THEME 5: Britain’s Fragmenting Political Landscape
British Prime Minister Keir Starmer recently acknowledged a growing reality in British politics: voters are increasingly impatient for tangible change. His comments came after a dramatic by-election result in which the Green Party of England and Wales celebrated what it described as a “seismic” victory.
The result reflects a broader shift taking place across the United Kingdom’s political landscape. For decades, British politics was dominated by two major parties — Labour and the Conservatives. Yet rising frustration over issues such as the cost of living, housing shortages, climate policy, and public services has created space for smaller parties to gain traction.
By-election shocks do not always translate directly into national election outcomes. However, they often reveal deeper currents of voter dissatisfaction. When voters feel that traditional parties are slow to deliver change, they sometimes turn to alternatives that promise sharper policy shifts or a clearer political identity.

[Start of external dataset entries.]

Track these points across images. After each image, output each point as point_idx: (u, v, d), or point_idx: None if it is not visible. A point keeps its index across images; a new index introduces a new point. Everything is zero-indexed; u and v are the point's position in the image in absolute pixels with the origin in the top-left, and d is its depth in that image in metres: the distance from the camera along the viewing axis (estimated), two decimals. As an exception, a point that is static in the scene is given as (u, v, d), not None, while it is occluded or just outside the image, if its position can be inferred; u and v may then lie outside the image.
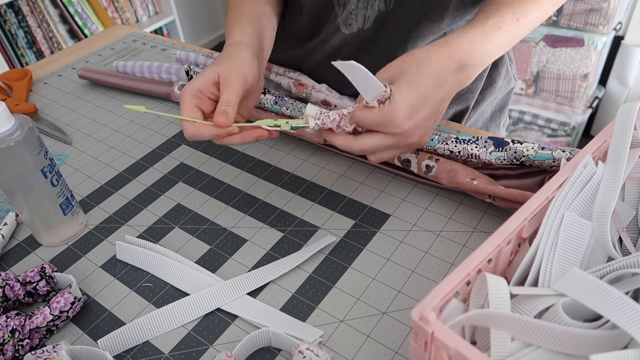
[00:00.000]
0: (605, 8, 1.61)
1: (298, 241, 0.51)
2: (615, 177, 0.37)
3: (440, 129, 0.63)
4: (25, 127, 0.46)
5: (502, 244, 0.35)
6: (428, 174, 0.54)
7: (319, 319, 0.44)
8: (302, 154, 0.63)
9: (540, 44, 1.77)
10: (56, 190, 0.50)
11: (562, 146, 0.49)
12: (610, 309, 0.29)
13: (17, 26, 1.91)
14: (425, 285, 0.46)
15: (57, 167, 0.51)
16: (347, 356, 0.41)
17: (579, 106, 1.85)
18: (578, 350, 0.30)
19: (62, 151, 0.67)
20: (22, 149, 0.46)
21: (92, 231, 0.55)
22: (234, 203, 0.57)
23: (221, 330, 0.44)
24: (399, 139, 0.45)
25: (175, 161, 0.64)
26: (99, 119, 0.73)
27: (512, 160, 0.50)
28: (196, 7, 2.74)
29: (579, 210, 0.37)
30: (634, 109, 0.38)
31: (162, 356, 0.42)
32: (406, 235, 0.51)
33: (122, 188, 0.60)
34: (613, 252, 0.37)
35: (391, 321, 0.43)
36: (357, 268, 0.48)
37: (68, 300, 0.44)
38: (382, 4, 0.58)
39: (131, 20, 2.27)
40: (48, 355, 0.39)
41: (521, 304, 0.33)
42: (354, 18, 0.61)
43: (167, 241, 0.53)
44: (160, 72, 0.75)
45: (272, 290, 0.47)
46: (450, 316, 0.32)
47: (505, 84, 0.73)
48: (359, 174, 0.59)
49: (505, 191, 0.49)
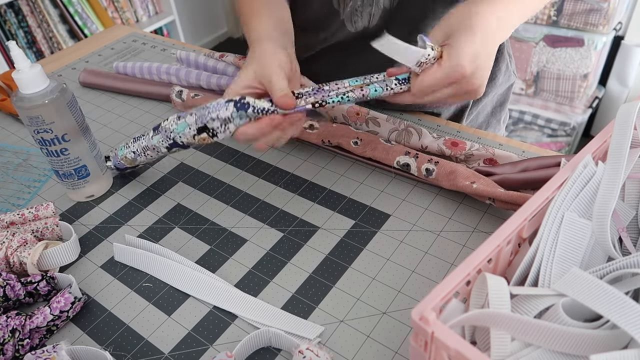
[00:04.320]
0: (605, 8, 1.61)
1: (298, 241, 0.51)
2: (615, 177, 0.37)
3: (441, 129, 0.63)
4: (59, 87, 0.52)
5: (502, 244, 0.35)
6: (428, 177, 0.54)
7: (319, 319, 0.44)
8: (302, 154, 0.63)
9: (540, 44, 1.77)
10: (90, 141, 0.57)
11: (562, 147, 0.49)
12: (610, 309, 0.29)
13: (17, 26, 1.90)
14: (425, 285, 0.46)
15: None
16: (347, 356, 0.41)
17: (579, 106, 1.85)
18: (578, 350, 0.30)
19: (62, 151, 0.67)
20: (66, 101, 0.53)
21: (92, 231, 0.55)
22: (234, 203, 0.57)
23: (221, 330, 0.44)
24: (465, 84, 0.46)
25: (175, 161, 0.64)
26: (99, 119, 0.73)
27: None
28: (196, 7, 2.74)
29: (579, 210, 0.37)
30: (634, 109, 0.38)
31: (162, 356, 0.42)
32: (406, 235, 0.51)
33: (122, 188, 0.60)
34: (613, 252, 0.37)
35: (391, 321, 0.43)
36: (357, 268, 0.48)
37: (68, 300, 0.44)
38: (387, 1, 0.58)
39: (131, 20, 2.27)
40: (48, 355, 0.39)
41: (521, 304, 0.33)
42: (359, 15, 0.61)
43: (167, 241, 0.53)
44: (160, 73, 0.75)
45: (272, 290, 0.47)
46: (450, 316, 0.32)
47: (506, 80, 0.74)
48: (359, 174, 0.59)
49: (505, 194, 0.49)
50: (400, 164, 0.55)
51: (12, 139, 0.71)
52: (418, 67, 0.46)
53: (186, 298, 0.47)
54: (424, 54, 0.45)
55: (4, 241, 0.48)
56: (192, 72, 0.73)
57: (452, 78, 0.46)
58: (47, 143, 0.53)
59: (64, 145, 0.54)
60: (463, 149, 0.56)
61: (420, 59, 0.45)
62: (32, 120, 0.51)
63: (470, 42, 0.45)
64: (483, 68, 0.47)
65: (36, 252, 0.48)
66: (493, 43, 0.47)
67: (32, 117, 0.51)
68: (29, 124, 0.52)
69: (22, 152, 0.68)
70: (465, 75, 0.46)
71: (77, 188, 0.57)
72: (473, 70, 0.46)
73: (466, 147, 0.56)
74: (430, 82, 0.46)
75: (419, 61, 0.45)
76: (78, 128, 0.54)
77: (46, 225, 0.52)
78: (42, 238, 0.52)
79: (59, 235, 0.53)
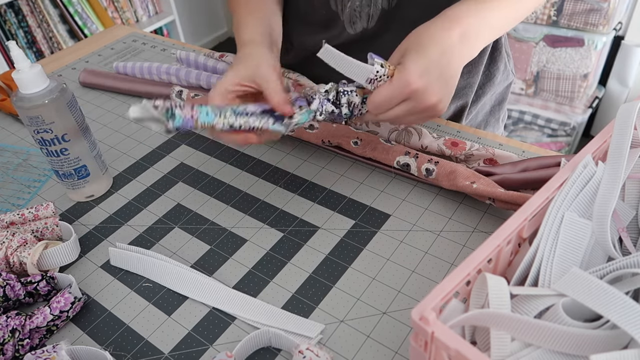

The Green Party’s success therefore signals more than a local upset. It reflects a growing fragmentation within the British electorate, where political loyalty is becoming weaker and voters are increasingly willing to experiment with new options.
For the government, the message behind the result is clear: electoral mandates alone do not guarantee patience. In an era of economic pressure and political polarization, voters expect visible progress — and they are prepared to reward or punish parties much more quickly than in the past.
Conclusion
What ties all of these stories together is the way power is quietly shifting across the global system.
Europe’s search for energy security shows that solving one geopolitical dependency often creates another. The shift from Russian pipelines to global LNG markets has redistributed risk across oceans and maritime chokepoints.
Spain’s rise as a key LNG hub illustrates how infrastructure built decades ago can suddenly acquire strategic importance when geopolitical conditions change.
Iran reminds us that political systems rarely collapse simply because they face pressure. Regimes endure until the institutions that sustain them begin to fracture.
In Latin America, the leadership of the Inter-American Development Bank highlights how development finance is becoming an increasingly important arena of global influence.
And in the United Kingdom, the growing fragmentation of the electorate reflects a broader challenge facing democratic governments around the world: voters are demanding faster, more visible change.
Taken together, these developments show that geopolitics today is not just about states competing for territory or military advantage. It is about control over networks — energy networks, financial networks, political institutions, and the expectations of societies navigating an increasingly uncertain world.
Thank you for listening to Café con Leche - the bilingual geopolitics podcast where we explore global power through the most important themes shaping international politics today.